Camp: A Certain Kind of Perfect

Last week, we spent one of our days up north at Camp Kon-O-Kwee.  Though my family moved around a lot growing up, Camp was the one constant.  I started going to Camp Kon-O-Kwee when I was six years old in the YMCA’s Indian Princess program.  Then at seven, I started summer camp.  Then in high school, I became a Counselor-In-Training.  Two years later, I became a Counselor.  Then, and finally, I became a Village Director.

Part of me cannot believe that time in my life is over, that the many summers I spent at camp are over and done.  Camp creeps upon me at odd times: when a certain smell is in the air, a certain song is playing on the radio, a certain type of evening breeze, the feel of concrete or grass, the smell of a fire or marshmallows, stars in the sky.  And then I am right back there, back to the place that taught me so much about life, people, and possibility.  Camp, and the people there (namely Uncle Rob, Aunt Judy, Uncle Harry, and so many of the staff I worked alongside for so many summers), taught me how to recognize and be confident in my ability to work hard.  My parents instilled a solid work ethic in me, but it was at camp –  sweeping outside the dining hall Saturday mornings, making peanut butter and jelly sandwiches before lunch, helping out in the dish room, tarring cracks in the tennis court – where I realized I was, I am, good at working hard.  Really good at it.  In fact, it is the thing I like best about myself.

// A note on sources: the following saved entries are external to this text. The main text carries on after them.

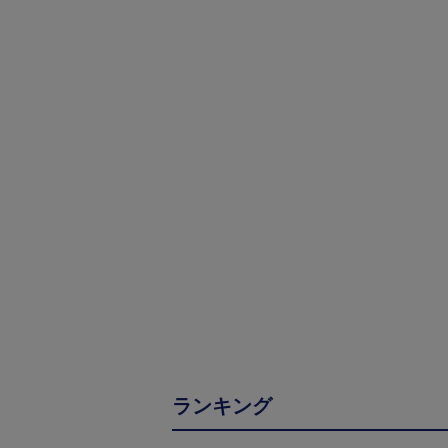
ランキング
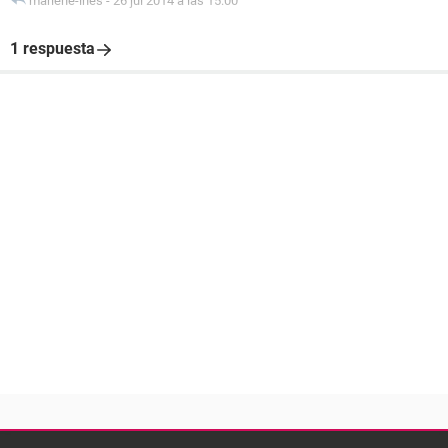
marlene-ines
-
26 jul 2014 a las 15:00
1 respuesta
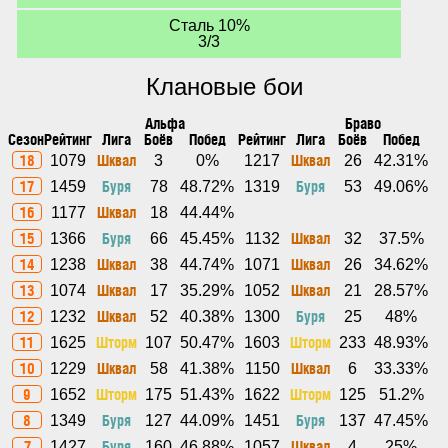
Сталь 10%
3/3
Клановые бои
Альфа
Браво
Сезон
Рейтинг
Лига
Боёв
Побед
Рейтинг
Лига
Боёв
Побед
18
Шквал
Шквал
1079
3
0%
1217
26
42.31%
17
Буря
Буря
1459
78
48.72%
1319
53
49.06%
16
Шквал
1177
18
44.44%
15
Буря
Шквал
1366
66
45.45%
1132
32
37.5%
14
Шквал
Шквал
1238
38
44.74%
1071
26
34.62%
13
Шквал
Шквал
1074
17
35.29%
1052
21
28.57%
12
Шквал
Буря
1232
52
40.38%
1300
25
48%
11
Шторм
Шторм
1625
107
50.47%
1603
233
48.93%
10
Шквал
Шквал
1229
58
41.38%
1150
6
33.33%
9
Шторм
Шторм
1652
175
51.43%
1622
125
51.2%
8
Буря
Буря
1349
127
44.09%
1451
137
47.45%
7
Буря
Шквал
1427
160
46.88%
1057
4
25%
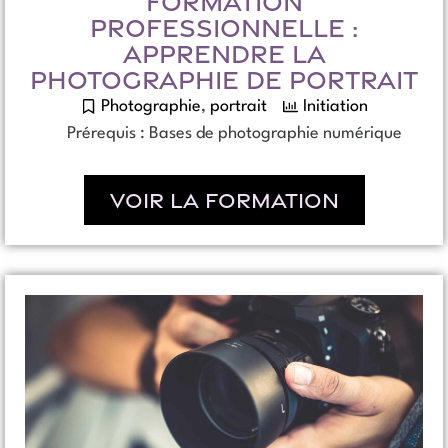
FORMATION
PROFESSIONNELLE :
APPRENDRE LA
PHOTOGRAPHIE DE PORTRAIT
Photographie
,
portrait
Initiation
Prérequis : Bases de photographie numérique
Voir la formation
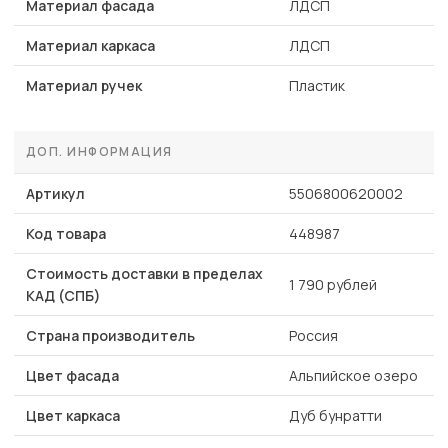
Материал фасада
ЛДСП
Материал каркаса
ЛДСП
Материал ручек
Пластик
ДОП. ИНФОРМАЦИЯ
Артикул
5506800620002
Код товара
448987
Стоимость доставки в пределах
1 790 рублей
КАД (СПБ)
Страна производитель
Россия
Цвет фасада
Альпийское озеро
Цвет каркаса
Дуб бунратти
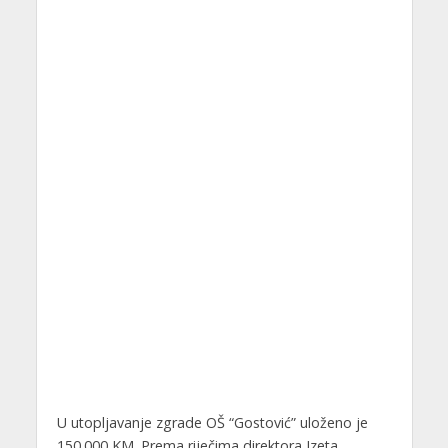
U utopljavanje zgrade OŠ “Gostović” uloženo je
150.000 KM. Prema riječima direktora Izeta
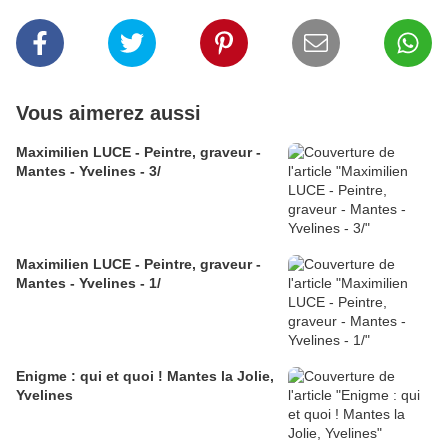
Vous aimerez aussi
Maximilien LUCE - Peintre, graveur -
Mantes - Yvelines - 3/
Maximilien LUCE - Peintre, graveur -
Mantes - Yvelines - 1/
Enigme : qui et quoi ! Mantes la Jolie,
Yvelines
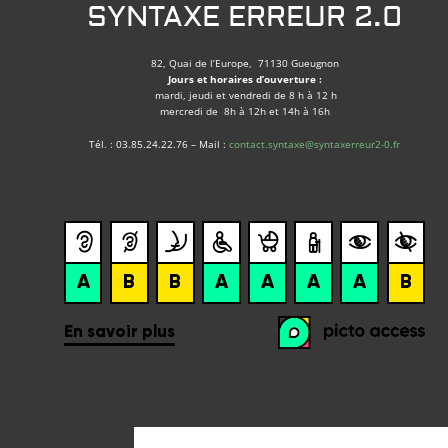
SYNTAXE ERREUR 2.0
82, Quai de l’Europe, 71130 Gueugnon
Jours et horaires d’ouverture :
mardi, jeudi et vendredi de 8 h à 12 h
mercredi de 8h à 12h et 14h à 16h
Tél. : 03.85.24.22.76 – Mail :
contact.syntaxe@syntaxerreur2-0.fr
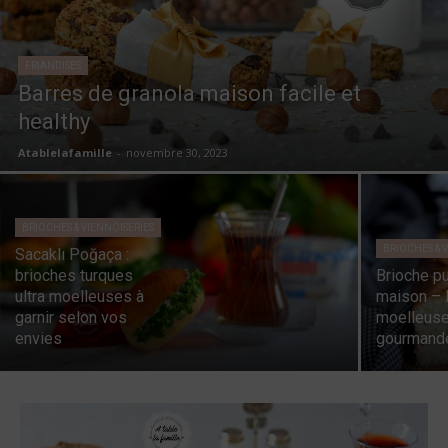
FRIANDISES
Barres de granola maison facile et
healthy
Atablelafamille
-
novembre 30, 2023
BRIOCHES & VIENNOISERIES
BRIOCHES & 
Sacaklı Poğaça :
brioches turques
Brioche pu
ultra moelleuses à
maison – 
garnir selon vos
moelleuse
envies
gourmand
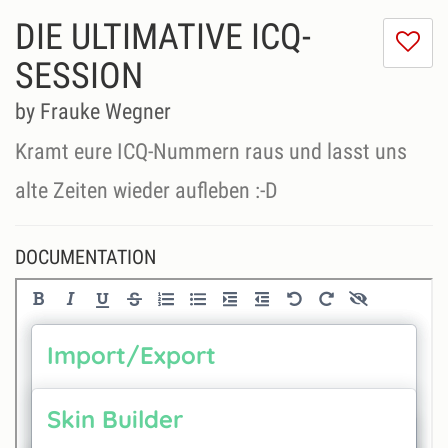
DIE ULTIMATIVE ICQ-
I
do
SESSION
lik
th
by Frauke Wegner
se
Kramt eure ICQ-Nummern raus und lasst uns
alte Zeiten wieder aufleben :-D
DOCUMENTATION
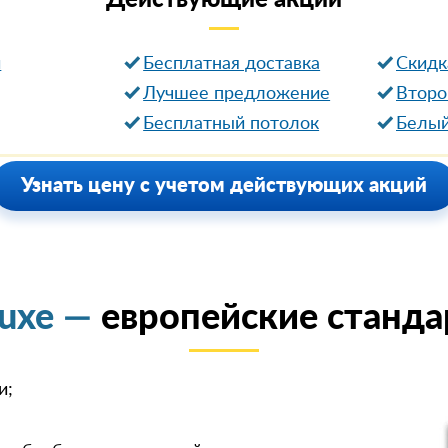
Действующие
акции
и
Бесплатная доставка
Cкидк
Лучшее предложение
Второ
Бесплатный потолок
Белый
Узнать цену с учетом действующих акций
luxe —
европейские станда
и;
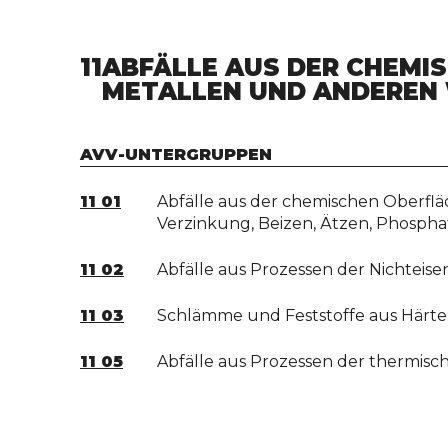
11
ABFÄLLE AUS DER CHEMI
METALLEN UND ANDEREN
AVV-UNTERGRUPPEN
11 01
Abfälle aus der chemischen Oberflä
Verzinkung, Beizen, Ätzen, Phosphat
11 02
Abfälle aus Prozessen der Nichteis
11 03
Schlämme und Feststoffe aus Härt
11 05
Abfälle aus Prozessen der thermis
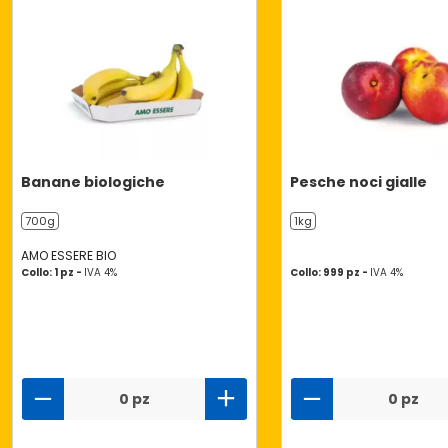
Banane biologiche
Pesche noci gialle
700g
1kg
AMO ESSERE BIO
Collo: 1 pz -
IVA 4%
Collo: 999 pz -
IVA 4%
0 pz
0 pz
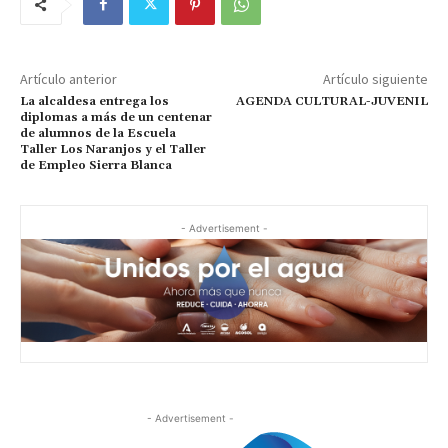
Artículo anterior
Artículo siguiente
La alcaldesa entrega los
AGENDA CULTURAL-JUVENIL
diplomas a más de un centenar
de alumnos de la Escuela
Taller Los Naranjos y el Taller
de Empleo Sierra Blanca
- Advertisement -
- Advertisement -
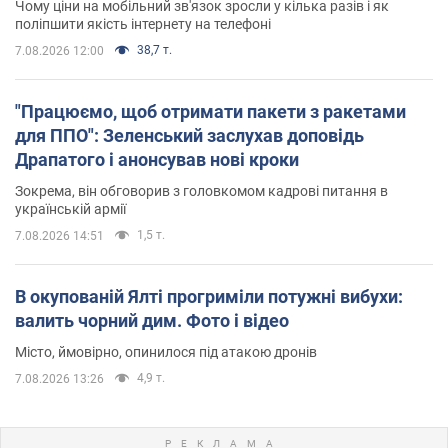
Чому ціни на мобільний зв'язок зросли у кілька разів і як
поліпшити якість інтернету на телефоні
38,7 т.
7.08.2026 12:00
"Працюємо, щоб отримати пакети з ракетами
для ППО": Зеленський заслухав доповідь
Драпатого і анонсував нові кроки
Зокрема, він обговорив з головкомом кадрові питання в
українській армії
1,5 т.
7.08.2026 14:51
В окупованій Ялті прогриміли потужні вибухи:
валить чорний дим. Фото і відео
Місто, ймовірно, опинилося під атакою дронів
4,9 т.
7.08.2026 13:26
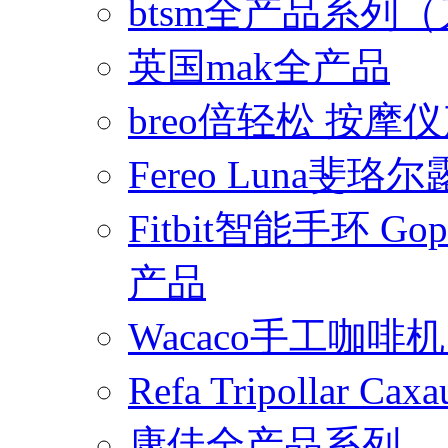
btsm全产品系列
英国mak全产品
breo倍轻松 按摩
Fereo Luna
Fitbit智能手环 
产品
Wacaco手工咖
Refa Tripollar
康佳全产品系列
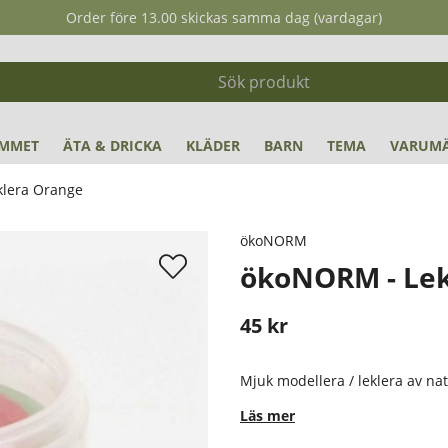
Order före 13.00 skickas samma dag (vardagar)
MMET
ÄTA & DRICKA
KLÄDER
BARN
TEMA
VARUM
lera Orange
ökoNORM
ökoNORM - Lek
45
kr
Stafflade priser
Mjuk modellera / leklera av nat
Läs mer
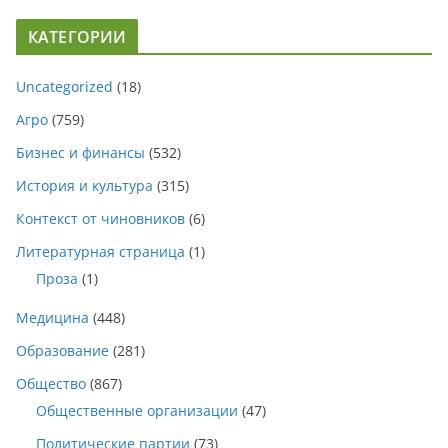
КАТЕГОРИИ
Uncategorized
(18)
Агро
(759)
Бизнес и финансы
(532)
История и культура
(315)
Контекст от чиновников
(6)
Литературная страница
(1)
Проза
(1)
Медицина
(448)
Образование
(281)
Общество
(867)
Общественные организации
(47)
Политические партии
(73)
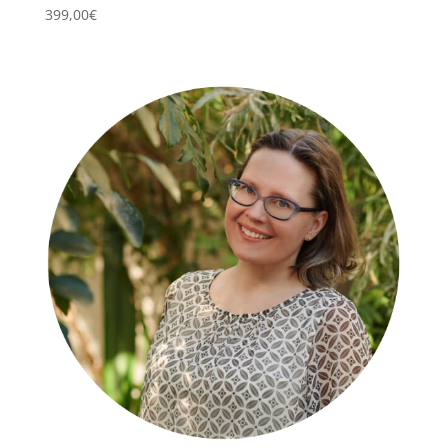
399,00
€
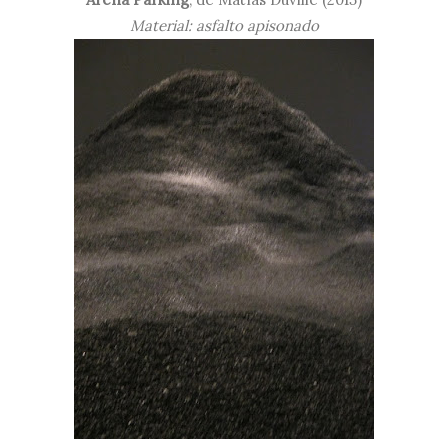
Material: asfalto apisonado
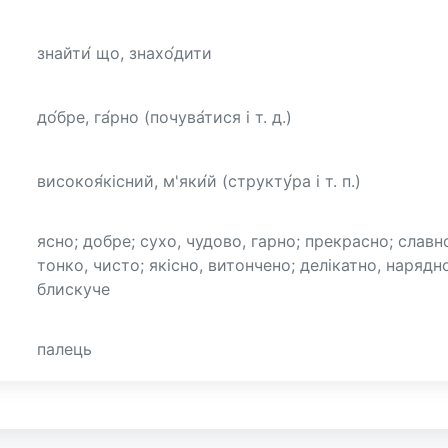
знайти́ що, знахо́дити
до́бре, га́рно (почува́тися і т. д.)
високоя́кісний, м'яки́й (структу́ра і т. п.)
ясно; добре; сухо, чудово, гарно; прекрасно; славн
тонко, чисто; якісно, витончено; делікатно, нарядно
блискуче
палець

And though my days at Camp summer after summer and even on the weekends are over (and though this makes me unbelievable sad), it was with unparalleled delight that I was able to return, if only for a day, to camp with my kids.  We stayed in a beautiful guest cabin, tackled the Trail of Courage four times, walked across camp, took the kids on a paddle boat in the pond, took a morning hike, visited our old lodges, made a camp fire, roasted a bag full of marshmallows, and sat staring into the camp fire until nothing else seemed to matter very much at all except the simple fact of our family together and the gooey golden brown goodness of a perfectly roasted mallow.

As we sat there, Sidney rolling around on a blanket in the grass, Riley armed with a marshmallow stick, and Adrian asleep inside, I told Shawn the day had been perfect.  A certain kind of perfect.  Camp perfect.  He agreed.